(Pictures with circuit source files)

+++

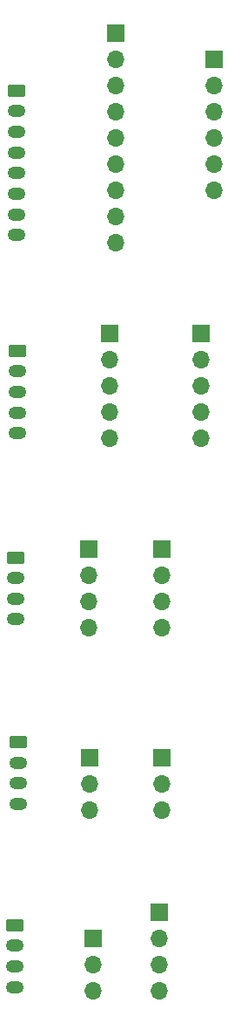
<source format=gbr>
%TF.GenerationSoftware,KiCad,Pcbnew,(6.0.1)*%
%TF.CreationDate,2022-11-29T19:46:15+01:00*%
%TF.ProjectId,ESPRocks,45535052-6f63-46b7-932e-6b696361645f,rev?*%
%TF.SameCoordinates,Original*%
%TF.FileFunction,Soldermask,Top*%
%TF.FilePolarity,Negative*%
%FSLAX46Y46*%
G04 Gerber Fmt 4.6, Leading zero omitted, Abs format (unit mm)*
G04 Created by KiCad (PCBNEW (6.0.1)) date 2022-11-29 19:46:15*
%MOMM*%
%LPD*%
G01*
G04 APERTURE LIST*
G04 Aperture macros list*
%AMRoundRect*
0 Rectangle with rounded corners*
0 $1 Rounding radius*
0 $2 $3 $4 $5 $6 $7 $8 $9 X,Y pos of 4 corners*
0 Add a 4 corners polygon primitive as box body*
4,1,4,$2,$3,$4,$5,$6,$7,$8,$9,$2,$3,0*
0 Add four circle primitives for the rounded corners*
1,1,$1+$1,$2,$3*
1,1,$1+$1,$4,$5*
1,1,$1+$1,$6,$7*
1,1,$1+$1,$8,$9*
0 Add four rect primitives between the rounded corners*
20,1,$1+$1,$2,$3,$4,$5,0*
20,1,$1+$1,$4,$5,$6,$7,0*
20,1,$1+$1,$6,$7,$8,$9,0*
20,1,$1+$1,$8,$9,$2,$3,0*%
G04 Aperture macros list end*
%ADD10R,1.700000X1.700000*%
%ADD11O,1.700000X1.700000*%
%ADD12O,1.750000X1.200000*%
%ADD13RoundRect,0.250000X-0.625000X0.350000X-0.625000X-0.350000X0.625000X-0.350000X0.625000X0.350000X0*%
G04 APERTURE END LIST*
D10*
%TO.C,CN14*%
X85801200Y-62382400D03*
D11*
X85801200Y-64922400D03*
X85801200Y-67462400D03*
X85801200Y-70002400D03*
X85801200Y-72542400D03*
X85801200Y-75082400D03*
X85801200Y-77622400D03*
X85801200Y-80162400D03*
X85801200Y-82702400D03*
%TD*%
D10*
%TO.C,CN3*%
X83591000Y-150179800D03*
D11*
X83591000Y-152719800D03*
X83591000Y-155259800D03*
%TD*%
D10*
%TO.C,CN2*%
X89991800Y-147634800D03*
D11*
X89991800Y-150174800D03*
X89991800Y-152714800D03*
X89991800Y-155254800D03*
%TD*%
D12*
%TO.C,CN1*%
X75906800Y-154892000D03*
X75906800Y-152892000D03*
X75906800Y-150892000D03*
D13*
X75906800Y-148892000D03*
%TD*%
%TO.C,CN11*%
X76161200Y-93180400D03*
D12*
X76161200Y-95180400D03*
X76161200Y-97180400D03*
X76161200Y-99180400D03*
X76161200Y-101180400D03*
%TD*%
D13*
%TO.C,CN13*%
X75997200Y-113230400D03*
D12*
X75997200Y-115230400D03*
X75997200Y-117230400D03*
X75997200Y-119230400D03*
%TD*%
D10*
%TO.C,CN17*%
X85191200Y-91495400D03*
D11*
X85191200Y-94035400D03*
X85191200Y-96575400D03*
X85191200Y-99115400D03*
X85191200Y-101655400D03*
%TD*%
D10*
%TO.C,CN21*%
X90221200Y-132628400D03*
D11*
X90221200Y-135168400D03*
X90221200Y-137708400D03*
%TD*%
D10*
%TO.C,CN16*%
X94056200Y-91495400D03*
D11*
X94056200Y-94035400D03*
X94056200Y-96575400D03*
X94056200Y-99115400D03*
X94056200Y-101655400D03*
%TD*%
D10*
%TO.C,CN19*%
X90246600Y-112420400D03*
D11*
X90246600Y-114960400D03*
X90246600Y-117500400D03*
X90246600Y-120040400D03*
%TD*%
D10*
%TO.C,CN20*%
X83236200Y-132613400D03*
D11*
X83236200Y-135153400D03*
X83236200Y-137693400D03*
%TD*%
D10*
%TO.C,CN18*%
X83159200Y-112410000D03*
D11*
X83159200Y-114950000D03*
X83159200Y-117490000D03*
X83159200Y-120030000D03*
%TD*%
D10*
%TO.C,CN15*%
X95301200Y-64947400D03*
D11*
X95301200Y-67487400D03*
X95301200Y-70027400D03*
X95301200Y-72567400D03*
X95301200Y-75107400D03*
X95301200Y-77647400D03*
%TD*%
D13*
%TO.C,CN10*%
X76085000Y-67955400D03*
D12*
X76085000Y-69955400D03*
X76085000Y-71955400D03*
X76085000Y-73955400D03*
X76085000Y-75955400D03*
X76085000Y-77955400D03*
X76085000Y-79955400D03*
X76085000Y-81955400D03*
%TD*%
D13*
%TO.C,CN12*%
X76288200Y-131137400D03*
D12*
X76288200Y-133137400D03*
X76288200Y-135137400D03*
X76288200Y-137137400D03*
%TD*%
M02*

</source>
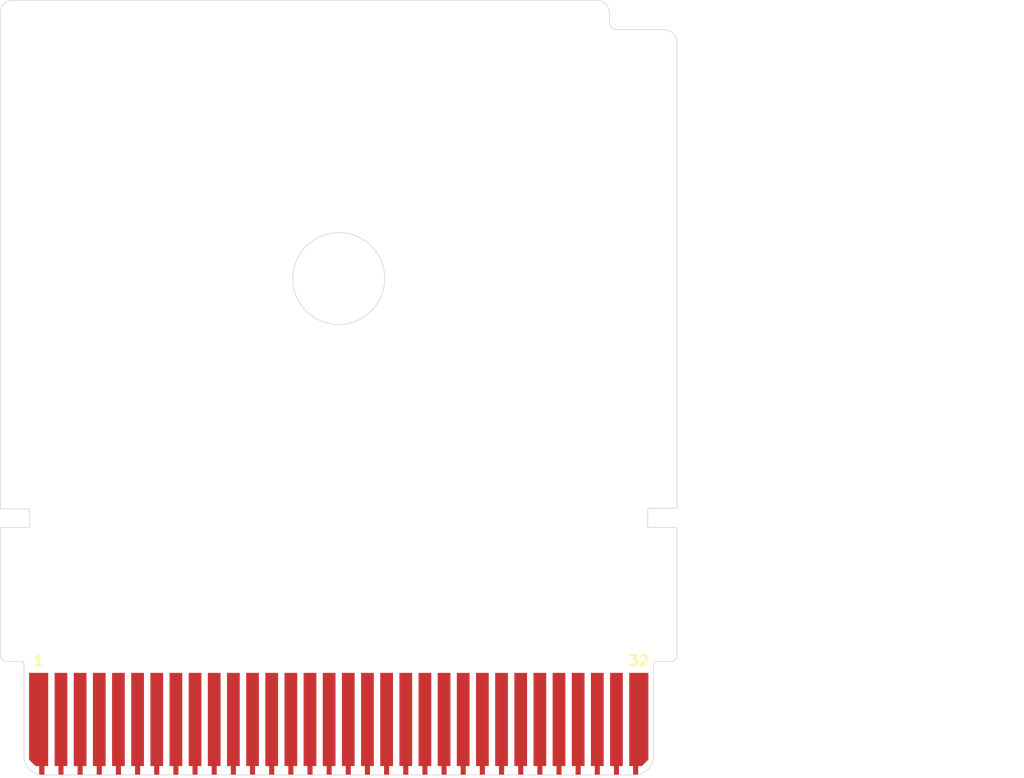
<source format=kicad_pcb>
(kicad_pcb (version 20211014) (generator pcbnew)

  (general
    (thickness 0.8)
  )

  (paper "A4")
  (layers
    (0 "F.Cu" signal)
    (31 "B.Cu" signal)
    (32 "B.Adhes" user "B.Adhesive")
    (33 "F.Adhes" user "F.Adhesive")
    (34 "B.Paste" user)
    (35 "F.Paste" user)
    (36 "B.SilkS" user "B.Silkscreen")
    (37 "F.SilkS" user "F.Silkscreen")
    (38 "B.Mask" user)
    (39 "F.Mask" user)
    (40 "Dwgs.User" user "User.Drawings")
    (41 "Cmts.User" user "User.Comments")
    (42 "Eco1.User" user "User.Eco1")
    (43 "Eco2.User" user "User.Eco2")
    (44 "Edge.Cuts" user)
    (45 "Margin" user)
    (46 "B.CrtYd" user "B.Courtyard")
    (47 "F.CrtYd" user "F.Courtyard")
    (48 "B.Fab" user)
    (49 "F.Fab" user)
  )

  (setup
    (pad_to_mask_clearance 0.05)
    (pcbplotparams
      (layerselection 0x00010fc_ffffffff)
      (disableapertmacros false)
      (usegerberextensions false)
      (usegerberattributes true)
      (usegerberadvancedattributes true)
      (creategerberjobfile true)
      (svguseinch false)
      (svgprecision 6)
      (excludeedgelayer true)
      (plotframeref false)
      (viasonmask false)
      (mode 1)
      (useauxorigin false)
      (hpglpennumber 1)
      (hpglpenspeed 20)
      (hpglpendiameter 15.000000)
      (dxfpolygonmode true)
      (dxfimperialunits true)
      (dxfusepcbnewfont true)
      (psnegative false)
      (psa4output false)
      (plotreference true)
      (plotvalue true)
      (plotinvisibletext false)
      (sketchpadsonfab false)
      (subtractmaskfromsilk false)
      (outputformat 1)
      (mirror false)
      (drillshape 1)
      (scaleselection 1)
      (outputdirectory "")
    )
  )

  (net 0 "")
  (net 1 "Net-(J1-Pad32)")
  (net 2 "Net-(J1-Pad1)")
  (net 3 "Net-(J1-Pad31)")
  (net 4 "Net-(J1-Pad30)")
  (net 5 "Net-(J1-Pad29)")
  (net 6 "Net-(J1-Pad28)")
  (net 7 "Net-(J1-Pad27)")
  (net 8 "Net-(J1-Pad26)")
  (net 9 "Net-(J1-Pad25)")
  (net 10 "Net-(J1-Pad24)")
  (net 11 "Net-(J1-Pad23)")
  (net 12 "Net-(J1-Pad22)")
  (net 13 "Net-(J1-Pad21)")
  (net 14 "Net-(J1-Pad20)")
  (net 15 "Net-(J1-Pad19)")
  (net 16 "Net-(J1-Pad18)")
  (net 17 "Net-(J1-Pad17)")
  (net 18 "Net-(J1-Pad16)")
  (net 19 "Net-(J1-Pad15)")
  (net 20 "Net-(J1-Pad14)")
  (net 21 "Net-(J1-Pad13)")
  (net 22 "Net-(J1-Pad12)")
  (net 23 "Net-(J1-Pad11)")
  (net 24 "Net-(J1-Pad10)")
  (net 25 "Net-(J1-Pad9)")
  (net 26 "Net-(J1-Pad8)")
  (net 27 "Net-(J1-Pad7)")
  (net 28 "Net-(J1-Pad6)")
  (net 29 "Net-(J1-Pad5)")
  (net 30 "Net-(J1-Pad4)")
  (net 31 "Net-(J1-Pad3)")
  (net 32 "Net-(J1-Pad2)")

  (footprint "Connector_GameBoy:GameBoy_GamePak_DMG-09_P1.50mm_Edge" (layer "F.Cu") (at 150 130.8))

  (gr_arc (start 171.8 72.4) (mid 171.375736 72.224264) (end 171.2 71.8) (layer "Edge.Cuts") (width 0.05) (tstamp 00000000-0000-0000-0000-00005edbf163))
  (gr_arc (start 170.2 70.1) (mid 170.907107 70.392893) (end 171.2 71.1) (layer "Edge.Cuts") (width 0.05) (tstamp 00000000-0000-0000-0000-00005edbf164))
  (gr_line (start 171.8 72.4) (end 175.5 72.4) (layer "Edge.Cuts") (width 0.05) (tstamp 00000000-0000-0000-0000-00005edbf165))
  (gr_line (start 171.2 71.1) (end 171.2 71.8) (layer "Edge.Cuts") (width 0.05) (tstamp 00000000-0000-0000-0000-00005edbf166))
  (gr_line (start 174.65 129.3) (end 174.65 122.1) (layer "Edge.Cuts") (width 0.05) (tstamp 00000000-0000-0000-0000-00005edbf16a))
  (gr_line (start 173.15 130.8) (end 126.85 130.8) (layer "Edge.Cuts") (width 0.05) (tstamp 00000000-0000-0000-0000-00005edbf16b))
  (gr_line (start 124.5 70.1) (end 170.2 70.1) (layer "Edge.Cuts") (width 0.05) (tstamp 00000000-0000-0000-0000-00005edbf16e))
  (gr_arc (start 174.65 122.1) (mid 174.708579 121.958579) (end 174.85 121.9) (layer "Edge.Cuts") (width 0.05) (tstamp 00000000-0000-0000-0000-00005edbf171))
  (gr_line (start 125.35 129.3) (end 125.35 122.1) (layer "Edge.Cuts") (width 0.05) (tstamp 00000000-0000-0000-0000-00005edbf172))
  (gr_arc (start 123.5 71.1) (mid 123.792893 70.392893) (end 124.5 70.1) (layer "Edge.Cuts") (width 0.05) (tstamp 00000000-0000-0000-0000-00005edbf173))
  (gr_arc (start 174.65 129.3) (mid 174.21066 130.36066) (end 173.15 130.8) (layer "Edge.Cuts") (width 0.05) (tstamp 00000000-0000-0000-0000-00005edbf174))
  (gr_arc (start 126.85 130.8) (mid 125.78934 130.36066) (end 125.35 129.3) (layer "Edge.Cuts") (width 0.05) (tstamp 00000000-0000-0000-0000-00005edbf175))
  (gr_circle (center 150 91.9) (end 150 95.5) (layer "Edge.Cuts") (width 0.05) (fill none) (tstamp 00000000-0000-0000-0000-00005f455668))
  (gr_line (start 124 121.9) (end 125.15 121.9) (layer "Edge.Cuts") (width 0.05) (tstamp 00000000-0000-0000-0000-00005f455f0b))
  (gr_line (start 123.5 111.4) (end 123.5 121.4) (layer "Edge.Cuts") (width 0.05) (tstamp 00000000-0000-0000-0000-00005f455f0c))
  (gr_line (start 125.8 109.95) (end 123.5 109.95) (layer "Edge.Cuts") (width 0.05) (tstamp 00000000-0000-0000-0000-00005f455f0d))
  (gr_line (start 125.8 111.4) (end 125.8 109.95) (layer "Edge.Cuts") (width 0.05) (tstamp 00000000-0000-0000-0000-00005f455f0e))
  (gr_line (start 123.5 111.4) (end 125.8 111.4) (layer "Edge.Cuts") (width 0.05) (tstamp 00000000-0000-0000-0000-00005f455f0f))
  (gr_arc (start 124 121.9) (mid 123.646447 121.753553) (end 123.5 121.4) (layer "Edge.Cuts") (width 0.05) (tstamp 00000000-0000-0000-0000-00005f455f10))
  (gr_arc (start 125.15 121.9) (mid 125.291421 121.958579) (end 125.35 122.1) (layer "Edge.Cuts") (width 0.05) (tstamp 00000000-0000-0000-0000-00005f456053))
  (gr_line (start 174.85 121.9) (end 176 121.9) (layer "Edge.Cuts") (width 0.05) (tstamp 00000000-0000-0000-0000-00005f4560c1))
  (gr_line (start 176.5 111.4) (end 176.5 121.4) (layer "Edge.Cuts") (width 0.05) (tstamp 00000000-0000-0000-0000-00005f4560c2))
  (gr_line (start 174.2 109.9) (end 176.5 109.9) (layer "Edge.Cuts") (width 0.05) (tstamp 00000000-0000-0000-0000-00005f4560c3))
  (gr_line (start 174.2 111.4) (end 174.2 109.9) (layer "Edge.Cuts") (width 0.05) (tstamp 00000000-0000-0000-0000-00005f4560c4))
  (gr_line (start 176.5 111.4) (end 174.2 111.4) (layer "Edge.Cuts") (width 0.05) (tstamp 00000000-0000-0000-0000-00005f4560c5))
  (gr_arc (start 176.5 121.4) (mid 176.353553 121.753553) (end 176 121.9) (layer "Edge.Cuts") (width 0.05) (tstamp 00000000-0000-0000-0000-00005f4560c7))
  (gr_line (start 123.5 71.1) (end 123.5 109.95) (layer "Edge.Cuts") (width 0.05) (tstamp 00000000-0000-0000-0000-00005f45639f))
  (gr_line (start 176.5 73.4) (end 176.5 109.9) (layer "Edge.Cuts") (width 0.05) (tstamp 00000000-0000-0000-0000-00005f4563a7))
  (gr_arc (start 175.5 72.4) (mid 176.207107 72.692893) (end 176.5 73.4) (layer "Edge.Cuts") (width 0.05) (tstamp 00000000-0000-0000-0000-00005f4563bd))
  (gr_circle (center 202.4 90) (end 203.65 90) (layer "F.Fab") (width 0.05) (fill none) (tstamp 00000000-0000-0000-0000-00005f455682))

)

</source>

+++

To-do item: I'd like the lines above from the one with "X94056200Y-101655400D03*" up to and including the one with "X95301200Y-72567400D03*" copied exactly, with no other lines.

Task solution:
X94056200Y-101655400D03*
%TD*%
D10*
%TO.C,CN19*%
X90246600Y-112420400D03*
D11*
X90246600Y-114960400D03*
X90246600Y-117500400D03*
X90246600Y-120040400D03*
%TD*%
D10*
%TO.C,CN20*%
X83236200Y-132613400D03*
D11*
X83236200Y-135153400D03*
X83236200Y-137693400D03*
%TD*%
D10*
%TO.C,CN18*%
X83159200Y-112410000D03*
D11*
X83159200Y-114950000D03*
X83159200Y-117490000D03*
X83159200Y-120030000D03*
%TD*%
D10*
%TO.C,CN15*%
X95301200Y-64947400D03*
D11*
X95301200Y-67487400D03*
X95301200Y-70027400D03*
X95301200Y-72567400D03*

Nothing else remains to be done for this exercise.